Disc jockey Kathy Fadigan spends her nights scratching records. On Nocturne Wednesdays, a gothic-themed night at Shampoo where corsets and steel-toed boots are a fashion requirement, the violet and green spotlights splash violently, illuminating the leather and chain-wearing crowd.
Fadigan spins in the club’s Blue Room on Wednesday nights. But she can’t stay up too late. Tomorrow, she has class.
Fadigan is also a professor at Pennsylvania State University’s Great Valley campus, teaching courses to elementary-school science teachers.
“I had always gone out dancing since the time I was in high school, at least once a week,” Fadigan, 38, said.
She lived in Pottsgrove, Pa., in the 1980s and traveled into Philadelphia with her friends on weekends when clubs like Revival, now known as National Mechanics, and the Trocadero Theatre hosted “underage nights” when minors could get in.
Fadigan graduated from high school in 1989 and moved to Temple to major in biology. Her proximity to local clubs made going out more convenient.
“I made friends with DJs who eventually taught me how to mix records,” Fadigan said.
She graduated from Temple in 1993 and pursued a master’s degree in secondary science education and later a doctorate in curriculum, instruction and technology in education.
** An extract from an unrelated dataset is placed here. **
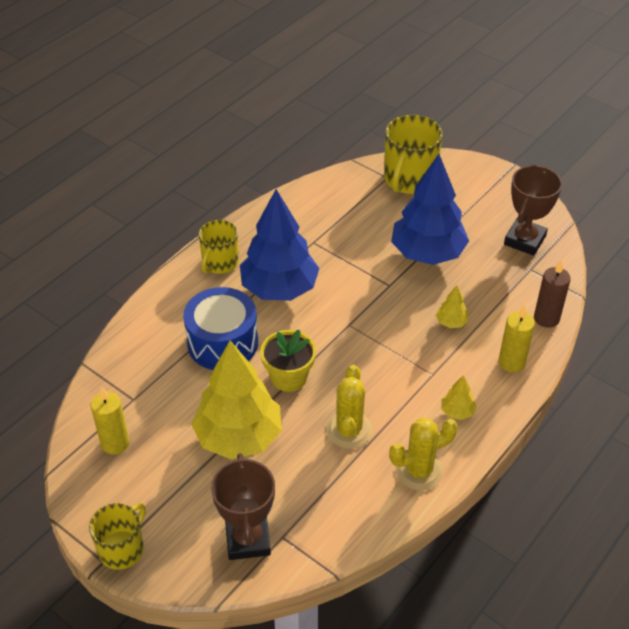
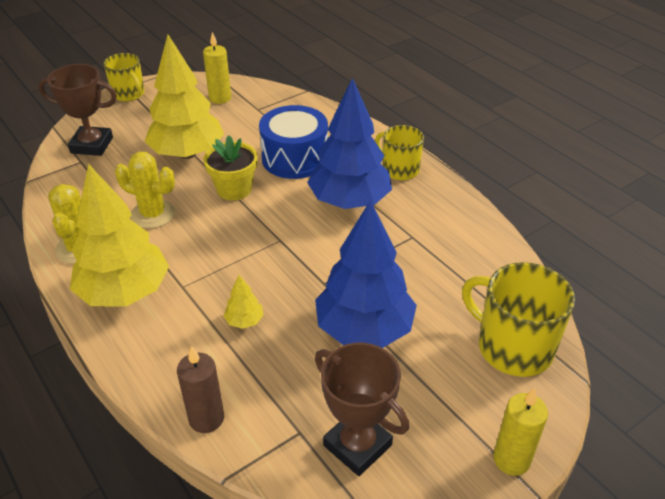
camera: 105 degrees right, 5 degrees down
yellow tree [441,375,476,420] -> yellow tree [70,164,169,307], size x2.48
yellow candle [498,305,535,373] -> yellow candle moved to [493,388,548,476]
While studying, she continued to work as a DJ. Fadigan’s debut gig was at Xero in 1996, after DJ Ricky Lee hired her to replace a DJ who had left the club. After receiving her doctorate, she taught for a year at Temple before teaching four years at Penn State’s Abington and Great Valley campuses.
Becoming a scientist hasn’t curbed Fadigan’s enthusiasm for being a DJ. She still guest spots for DJs in other clubs, and she’s been a regular at Nocturne Wednesdays for eight years. Fadigan recently cut down on her nights due to a busy school schedule, but she still maintains a good balance between the two.
Balancing her two jobs wasn’t something she thought of at first.
“I knew all along that I wanted a [biology] degree,” she said, “but I never considered the DJ part to be a career.”
Fadigan is reluctant to blend her two lives, even if it seems natural. She hasn’t admitted to her Penn State colleagues that she spends her nights spinning records.
She also worries about the connotations of being a DJ. She said too many clubs focus on drinking, drugs and sex, but Shampoo is different.
“It really is about the music, the dancing and not about partying,” Fadigan said. “Just being able to go out at the end of the day and listen to the music.”
Shampoo’s steam-punk factory architecture adds to the atmosphere on Wednesday nights, and the vibration from the stomping, jumping and bass is thick.
“It’s another life,” said Dr. Roy Clariana, division head of the education faculty at Great Valley. “I wouldn’t have even known about it because she never mentions it.”
Clariana said though the topic has never come up in conversation, it doesn’t bother him. He described her office as being “full of science stuff – biological kits and supplies.”
Regina Sorgini, Fadigan’s assistant at Great Valley, said she knew working as a DJ was Fadigan’s hobby.
“She’s mentioned that she wanted to [DJ] eventually,” said Sorgini, “but not this.”
Occasionally, her two lives mix.
One semester, three or four graduate students came to visit her while she was spinning. Another time, a student spotted her at a club and tried to buy her a drink. Fadigan doesn’t like to tell students about her hobby.
“They see me as the scientist and the professor, not as one of their peers,” Fadigan said.
But staying active in clubs helps her remain relevant in the classroom.
“People at Shampoo are the same age as my undergrads,” Fadigan said. “I run into so many types of people as a DJ that it helps me understand where people are coming from.”
At Shampoo, Fadigan surprised a number of people when admitting to being a professor.
“All my close friends know I teach at Penn State, but people who know me as a DJ are like, ‘What? No way!’ They think it’s kind of crazy,” she said.
One of her friends at Shampoo is regular Gil Cnaan, a Temple graduate student and teaching assistant in the religion and political science departments.
He said he likes Shampoo for its tight-knit, friendly community and its tolerance for diversity. People of all ages, races and sexualities are welcome.
“We’re completely friendly to everything here,” Cnaan said.
“The fact that I can still play music that no one has heard of is amazing,” said John Gill, a regular DJ at Shampoo.
Gill cited the Killers and MGMT as bands that aren’t played often in other clubs and said he really looks forward to playing at Shampoo to get away from mainstream music. Sometimes, regulars bring him music to play if they feel his track list is getting stale.
Fadigan said it’s that type of community that is going to keep her around for years to come.
“I don’t see an end,” she said about her future as a DJ. “As long as I can still wake up early to go to work, I don’t see why not.”